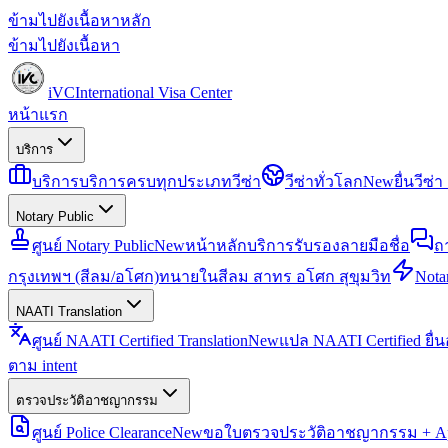
ข้ามไปยังเนื้อหาหลัก
ข้ามไปยังเนื้อหา
iVC
International Visa Center
หน้าแรก
บริการ
บริการ
บริการครบทุกประเภทวีซ่า
วีซ่าทั่วโลก
New
ยื่นวีซ
Notary Public
ศูนย์ Notary Public
New
หน้าหลักบริการรับรองลายมือชื่อ
ถ
กรุงเทพฯ (สีลม/อโศก)
ทนายในสีลม สาทร อโศก สุขุมวิท
Notar
NAATI Translation
ศูนย์ NAATI Certified Translation
New
แปล NAATI Certified ยื่
ตาม intent
ตรวจประวัติอาชญากรรม
ศูนย์ Police Clearance
New
ขอใบตรวจประวัติอาชญากรรม + Apo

──────────────────────────────

■ Your goal ■
Find and copy each line in the material above where the string "อโศก" occurs.

■ Solution below ■
กรุงเทพฯ (สีลม/อโศก)
ทนายในสีลม สาทร อโศก สุขุมวิท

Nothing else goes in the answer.